===== DATA SHOWN

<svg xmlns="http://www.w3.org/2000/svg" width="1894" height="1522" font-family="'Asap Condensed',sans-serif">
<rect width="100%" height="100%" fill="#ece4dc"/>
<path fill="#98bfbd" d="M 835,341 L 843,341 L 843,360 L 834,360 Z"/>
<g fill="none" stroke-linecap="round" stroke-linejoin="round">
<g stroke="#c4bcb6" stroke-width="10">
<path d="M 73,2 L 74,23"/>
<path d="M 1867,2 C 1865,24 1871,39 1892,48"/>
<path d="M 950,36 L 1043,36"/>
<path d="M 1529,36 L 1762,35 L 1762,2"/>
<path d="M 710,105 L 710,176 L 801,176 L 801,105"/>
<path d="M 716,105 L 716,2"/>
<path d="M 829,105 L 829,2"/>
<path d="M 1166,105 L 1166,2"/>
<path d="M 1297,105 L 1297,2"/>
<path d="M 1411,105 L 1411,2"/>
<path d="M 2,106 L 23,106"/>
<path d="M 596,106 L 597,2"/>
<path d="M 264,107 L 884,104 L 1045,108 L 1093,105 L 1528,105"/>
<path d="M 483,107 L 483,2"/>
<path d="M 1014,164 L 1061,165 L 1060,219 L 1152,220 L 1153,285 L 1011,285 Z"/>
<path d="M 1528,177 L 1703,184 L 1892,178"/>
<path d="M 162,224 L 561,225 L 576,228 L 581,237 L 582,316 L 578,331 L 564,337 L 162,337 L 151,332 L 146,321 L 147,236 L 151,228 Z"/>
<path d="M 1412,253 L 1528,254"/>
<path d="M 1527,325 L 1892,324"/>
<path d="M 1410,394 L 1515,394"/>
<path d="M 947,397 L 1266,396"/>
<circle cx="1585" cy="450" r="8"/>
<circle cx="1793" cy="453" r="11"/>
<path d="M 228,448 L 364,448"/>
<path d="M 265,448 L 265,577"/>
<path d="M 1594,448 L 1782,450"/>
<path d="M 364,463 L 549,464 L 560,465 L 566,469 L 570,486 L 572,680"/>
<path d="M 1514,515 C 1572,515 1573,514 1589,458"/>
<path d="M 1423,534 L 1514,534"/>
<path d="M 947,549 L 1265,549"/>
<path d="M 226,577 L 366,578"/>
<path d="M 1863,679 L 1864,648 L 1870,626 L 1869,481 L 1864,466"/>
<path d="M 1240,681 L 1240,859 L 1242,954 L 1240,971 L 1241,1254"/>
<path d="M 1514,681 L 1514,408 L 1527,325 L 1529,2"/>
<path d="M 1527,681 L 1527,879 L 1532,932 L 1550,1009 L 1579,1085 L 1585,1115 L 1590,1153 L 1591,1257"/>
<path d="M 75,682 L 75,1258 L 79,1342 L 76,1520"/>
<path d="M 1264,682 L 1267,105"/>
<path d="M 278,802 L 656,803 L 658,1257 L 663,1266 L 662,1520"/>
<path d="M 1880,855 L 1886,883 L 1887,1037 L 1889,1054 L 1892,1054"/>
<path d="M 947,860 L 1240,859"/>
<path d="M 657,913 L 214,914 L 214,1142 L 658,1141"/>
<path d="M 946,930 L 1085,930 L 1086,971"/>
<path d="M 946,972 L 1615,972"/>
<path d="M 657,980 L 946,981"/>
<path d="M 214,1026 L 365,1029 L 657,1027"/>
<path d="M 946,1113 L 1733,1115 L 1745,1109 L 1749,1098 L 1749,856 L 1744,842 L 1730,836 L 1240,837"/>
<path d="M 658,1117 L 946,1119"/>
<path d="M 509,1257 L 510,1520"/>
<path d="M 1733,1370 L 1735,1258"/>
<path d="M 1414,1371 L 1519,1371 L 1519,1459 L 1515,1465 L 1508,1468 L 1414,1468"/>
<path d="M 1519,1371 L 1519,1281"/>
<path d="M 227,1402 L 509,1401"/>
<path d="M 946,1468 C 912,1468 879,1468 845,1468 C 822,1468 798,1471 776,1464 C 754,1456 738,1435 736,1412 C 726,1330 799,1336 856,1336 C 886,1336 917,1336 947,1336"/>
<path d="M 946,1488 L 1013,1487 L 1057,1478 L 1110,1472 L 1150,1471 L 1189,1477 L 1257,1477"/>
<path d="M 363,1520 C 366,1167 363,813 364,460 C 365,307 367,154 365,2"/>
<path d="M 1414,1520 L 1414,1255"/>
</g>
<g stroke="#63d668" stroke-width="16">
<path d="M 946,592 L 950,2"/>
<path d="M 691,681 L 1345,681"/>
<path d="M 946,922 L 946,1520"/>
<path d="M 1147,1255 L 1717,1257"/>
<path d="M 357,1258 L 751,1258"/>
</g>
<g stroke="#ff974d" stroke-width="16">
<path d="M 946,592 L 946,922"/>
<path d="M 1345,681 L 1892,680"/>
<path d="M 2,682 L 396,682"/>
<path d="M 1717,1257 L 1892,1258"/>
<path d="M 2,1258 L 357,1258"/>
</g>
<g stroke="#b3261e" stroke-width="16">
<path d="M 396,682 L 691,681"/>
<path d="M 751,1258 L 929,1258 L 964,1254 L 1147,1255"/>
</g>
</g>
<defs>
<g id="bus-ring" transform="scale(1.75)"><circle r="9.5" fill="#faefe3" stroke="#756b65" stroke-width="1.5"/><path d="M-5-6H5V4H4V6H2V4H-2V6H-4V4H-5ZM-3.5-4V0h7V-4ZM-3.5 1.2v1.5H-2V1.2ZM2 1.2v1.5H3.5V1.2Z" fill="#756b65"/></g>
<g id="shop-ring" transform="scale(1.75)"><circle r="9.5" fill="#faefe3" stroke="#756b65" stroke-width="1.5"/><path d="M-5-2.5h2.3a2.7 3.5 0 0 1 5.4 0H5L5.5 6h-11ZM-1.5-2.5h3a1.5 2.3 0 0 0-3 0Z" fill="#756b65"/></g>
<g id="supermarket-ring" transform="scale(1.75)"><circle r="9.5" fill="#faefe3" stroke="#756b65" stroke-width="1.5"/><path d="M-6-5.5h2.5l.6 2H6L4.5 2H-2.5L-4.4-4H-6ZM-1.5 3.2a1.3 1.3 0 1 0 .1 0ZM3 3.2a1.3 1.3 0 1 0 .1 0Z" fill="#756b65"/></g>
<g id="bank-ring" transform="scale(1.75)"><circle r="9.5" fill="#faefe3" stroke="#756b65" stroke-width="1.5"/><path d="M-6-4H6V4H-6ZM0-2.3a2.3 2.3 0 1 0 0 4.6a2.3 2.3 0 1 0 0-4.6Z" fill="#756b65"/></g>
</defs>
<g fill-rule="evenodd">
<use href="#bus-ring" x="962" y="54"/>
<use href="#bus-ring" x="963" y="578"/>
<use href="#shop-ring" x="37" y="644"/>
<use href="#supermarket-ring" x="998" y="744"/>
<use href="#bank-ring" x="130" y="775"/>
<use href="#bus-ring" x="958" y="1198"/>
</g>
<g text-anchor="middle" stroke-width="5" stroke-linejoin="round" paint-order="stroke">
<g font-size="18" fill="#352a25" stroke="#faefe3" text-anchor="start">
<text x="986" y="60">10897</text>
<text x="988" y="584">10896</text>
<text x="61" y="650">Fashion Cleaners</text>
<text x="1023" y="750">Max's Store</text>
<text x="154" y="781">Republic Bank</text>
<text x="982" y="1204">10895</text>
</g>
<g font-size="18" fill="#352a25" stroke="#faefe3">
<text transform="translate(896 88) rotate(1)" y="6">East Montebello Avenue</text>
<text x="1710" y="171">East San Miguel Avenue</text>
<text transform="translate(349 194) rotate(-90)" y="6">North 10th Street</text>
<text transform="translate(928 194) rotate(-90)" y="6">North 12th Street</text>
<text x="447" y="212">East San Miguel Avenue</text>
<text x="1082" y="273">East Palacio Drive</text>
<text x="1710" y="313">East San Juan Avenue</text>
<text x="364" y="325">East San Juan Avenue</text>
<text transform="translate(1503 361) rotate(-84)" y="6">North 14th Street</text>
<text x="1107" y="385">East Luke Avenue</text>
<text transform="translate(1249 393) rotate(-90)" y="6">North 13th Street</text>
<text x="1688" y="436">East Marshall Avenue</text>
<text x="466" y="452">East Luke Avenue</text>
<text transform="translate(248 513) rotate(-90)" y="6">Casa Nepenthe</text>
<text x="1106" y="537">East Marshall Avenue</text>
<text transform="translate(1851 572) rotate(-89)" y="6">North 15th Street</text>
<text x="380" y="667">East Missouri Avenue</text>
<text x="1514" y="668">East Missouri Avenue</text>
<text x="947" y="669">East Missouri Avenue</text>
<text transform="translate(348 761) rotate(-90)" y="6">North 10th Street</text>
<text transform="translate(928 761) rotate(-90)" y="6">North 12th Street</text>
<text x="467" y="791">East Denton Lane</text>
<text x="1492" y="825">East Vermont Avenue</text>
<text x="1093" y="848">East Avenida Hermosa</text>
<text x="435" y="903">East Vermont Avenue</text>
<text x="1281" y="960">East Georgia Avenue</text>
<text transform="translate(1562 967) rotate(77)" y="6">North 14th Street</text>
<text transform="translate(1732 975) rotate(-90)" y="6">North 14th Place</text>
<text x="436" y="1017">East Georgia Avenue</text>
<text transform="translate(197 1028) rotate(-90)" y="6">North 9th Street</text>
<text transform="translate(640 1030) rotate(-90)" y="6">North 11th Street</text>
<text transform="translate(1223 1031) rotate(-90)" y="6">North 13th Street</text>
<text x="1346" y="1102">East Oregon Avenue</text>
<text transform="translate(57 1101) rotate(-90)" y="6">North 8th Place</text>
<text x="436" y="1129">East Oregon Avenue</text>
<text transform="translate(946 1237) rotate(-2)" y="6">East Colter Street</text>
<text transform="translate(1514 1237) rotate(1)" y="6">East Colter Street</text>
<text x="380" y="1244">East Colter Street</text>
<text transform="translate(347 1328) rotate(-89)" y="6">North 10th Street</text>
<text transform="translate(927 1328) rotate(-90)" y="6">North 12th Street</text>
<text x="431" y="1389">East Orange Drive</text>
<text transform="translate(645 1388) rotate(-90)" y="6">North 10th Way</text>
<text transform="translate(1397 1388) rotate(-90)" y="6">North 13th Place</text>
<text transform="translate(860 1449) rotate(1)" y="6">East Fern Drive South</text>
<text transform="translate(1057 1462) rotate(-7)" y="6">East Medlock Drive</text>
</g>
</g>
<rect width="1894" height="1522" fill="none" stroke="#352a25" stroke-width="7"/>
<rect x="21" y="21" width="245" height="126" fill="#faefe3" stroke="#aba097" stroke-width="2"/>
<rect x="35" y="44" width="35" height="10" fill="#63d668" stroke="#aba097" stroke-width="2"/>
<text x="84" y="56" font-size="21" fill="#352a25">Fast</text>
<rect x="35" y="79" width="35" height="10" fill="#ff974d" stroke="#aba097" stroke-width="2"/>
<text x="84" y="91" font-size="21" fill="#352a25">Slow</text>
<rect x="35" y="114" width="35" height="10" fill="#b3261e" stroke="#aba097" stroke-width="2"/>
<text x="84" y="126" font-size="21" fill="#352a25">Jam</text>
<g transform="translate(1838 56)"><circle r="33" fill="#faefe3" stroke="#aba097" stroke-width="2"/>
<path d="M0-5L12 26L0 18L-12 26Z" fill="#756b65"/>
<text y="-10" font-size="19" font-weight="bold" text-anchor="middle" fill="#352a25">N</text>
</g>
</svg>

==========

• _TRY IT_
What lines in the data hold the word "Drive"? Return them.

• _TASK OUTPUT_
<text x="1082" y="273">East Palacio Drive</text>
<text x="431" y="1389">East Orange Drive</text>
<text transform="translate(860 1449) rotate(1)" y="6">East Fern Drive South</text>
<text transform="translate(1057 1462) rotate(-7)" y="6">East Medlock Drive</text>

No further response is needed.